# Speed Distance Time Questions, Worksheets and Revision

# Speed Distance Time Questions, Worksheets and Revision

**Speed Distance Time**

**Speed **is a measure of how quickly something moves, so it is calculated by dividing **distance** by **time**.

Make sure you are happy with the following topics before continuing.

**Speed Distance Time – Formula**

**Speed**, **distance** and **time** are all related by the formula,

s = \dfrac{d}{t}

where s is **speed**, d is **distance**, and t is **time**. You can rearrange this formula to find the other two, for example, if we multiply both sides by t and divide both sides by s, we get,

t = \dfrac{d}{s}

So, we can calculate the **time** by dividing the **distance** by the **speed**.

Typically, we measure **distance** in metres (m), kilometres (km), or miles, and we measure **time** in seconds (s), minutes (mins) or hours (h). As a result, the units we use to measure speed are **compound** **units** e.g m/s or km/h.

**Speed Distance Time – Formula Triangle**

A handy way of remembering how to calculate one of **speed**, **distance** and **time** is to use one of the triangles below.

The **horizontal line** means divide and the \times symbol means multiply.

We then cover up the one we want to find (represented by a red circle) and complete the calculation using the other two values from the triangle.

s = \dfrac{d}{t} \,\,\,\,\,\,\,\,\,\,\,\,\,\,\,\,\,\, d = s \times t \,\,\,\,\,\,\,\,\,\,\,\,\,\,\,\,\,\, t = \dfrac{d}{s}

Level 1-3GCSEKS3**Example 1: Calculating Speed**

A truck travels 110 miles in 2 hours. What is the average speed of the truck?

**[2 marks]**

We’re looking for speed, so constructing the triangle and covering up the s, we find we must divide the **distance** by the **time**. So

\text{Speed } = 110 \div 2 = 55 mph

**Example 2: Calculating Distance**

Jesse throws a ball that moves at an average speed of 35 metres per second and travels for a total of 4.5 seconds. Work out the distance travelled by the ball.

**[2 marks]**

We’re looking for **distance**, so covering up d, we must multiply the speed by the time. So

\text{Distance }=35 \times 4.5=157.5 m

**Example 3: Calculating Time**

A car travels at an average **speed** of 50 mph. How long will it take for the car to travel 12.5 miles? Give your answer in minutes.

→ **Information supplied**:
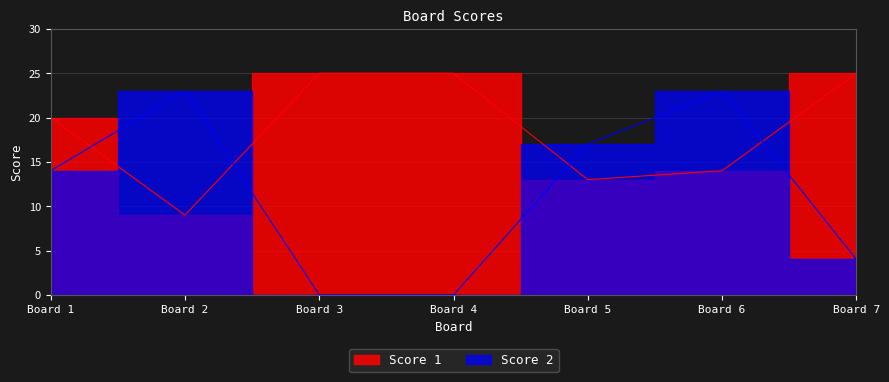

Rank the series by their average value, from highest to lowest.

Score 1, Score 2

---

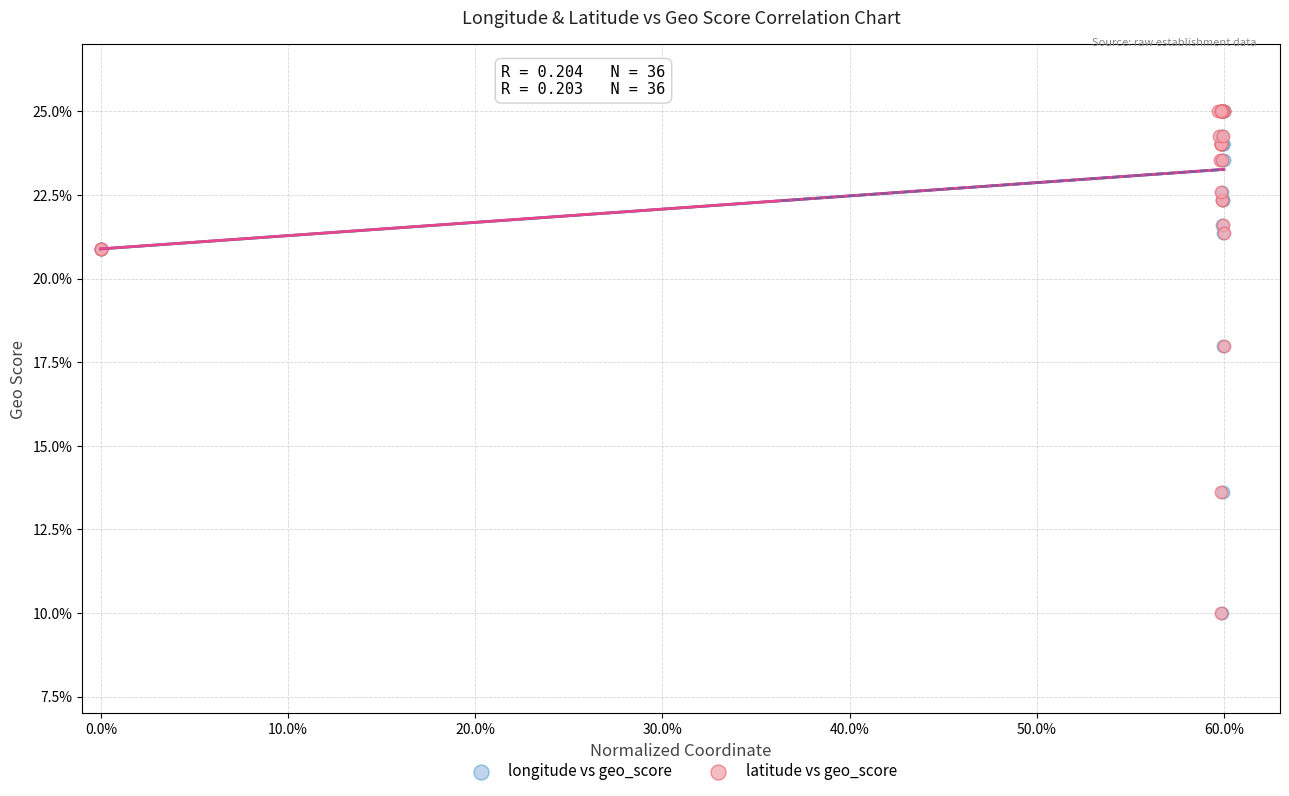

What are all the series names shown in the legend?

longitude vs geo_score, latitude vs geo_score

--

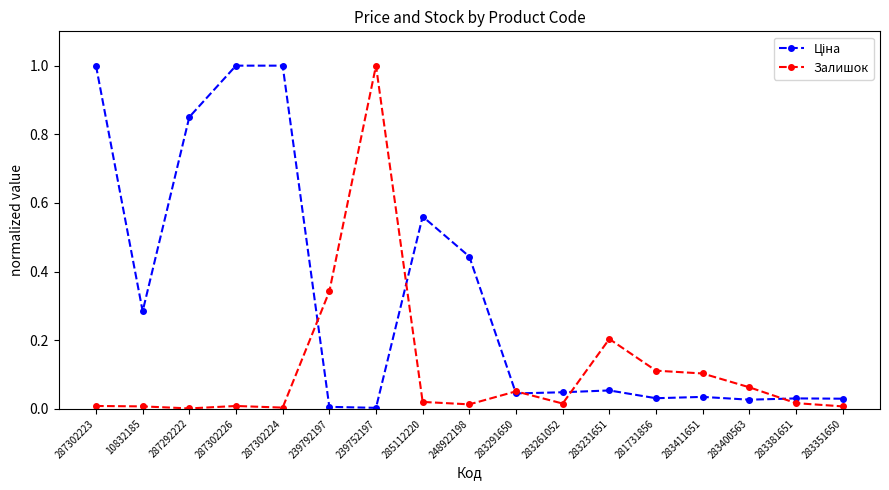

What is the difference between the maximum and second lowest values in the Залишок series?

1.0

→ **Exercises to complete**:
[A] In the speed distance time text, what average speed does the truck in Example 1 reach?
[B] Write out everything in the speed distance time text from "So, we can calculate" down to "symbol means multiply.".
[C] Continue the speed distance time text, picking up after its last sentence.

→ **Expected results**:
[A] 55 mph

[B]
So, we can calculate the **time** by dividing the **distance** by the **speed**.

Typically, we measure **distance** in metres (m), kilometres (km), or miles, and we measure **time** in seconds (s), minutes (mins) or hours (h). As a result, the units we use to measure speed are **compound** **units** e.g m/s or km/h.

**Speed Distance Time – Formula Triangle**

A handy way of remembering how to calculate one of **speed**, **distance** and **time** is to use one of the triangles below.

The **horizontal line** means divide and the \times symbol means multiply.

[C]
**[2 marks]**

We’re looking for **time**, so covering t, we find we must divide the **distance** by the **speed**. So

\text{Time } = \dfrac{12.5}{50} = 0.25 hours

0.25 hours needs to be converted into minutes by multiplying by 60,

\text{Time }=0.25\times 60=15 minutes

## Example Questions

**Question 1:** Skyler runs a new personal best in the 100-metre sprint. Her average speed over the course of the race is 8.5 metres per second. How long, to 2 decimal places, does it take her to run the race?

**[2 marks]**

We are calculating the time taken, so by covering up the t we can see from the triangle above that we have to divide distance, d, by speed, s.

Therefore:

\text{Time }=\dfrac{d}{s}=\dfrac{100}{8.5}=11.76 s (2 dp).

**Question 2:** Gustavo is driving a bus along a motorway with a speed limit of 70 miles per hour. In 30 minutes, he travels 36 miles. Is his average speed during this period exceeding the speed limit?

**[2 marks]**

We are calculating speed, so by covering up the s we can see from the triangle above that we have to divide distance, d, by time, t.

However, before we do that, we have to ensure that the units match. The speed limit is in ‘miles per **hour**’, but the time we have been given is in **‘minutes**’. This is easy, as 30 minutes is half an hour, or 0.5 hours. So, Gustavo’s average speed can be calculated as follows:

\text{speed }=\dfrac{d}{t}=\dfrac{36}{0.5}=72 mph

So, **yes**, Gustavo is exceeding the speed limit.

**Question 3:** On the first part of a journey, a motorcyclist travels for 3 hours at an average speed of 55 miles per hour.

On the second part of a journey, the same motorcyclist travels for 90 minutes at an average speed of 48 miles per hour.

How far does the motorcyclist travel in total?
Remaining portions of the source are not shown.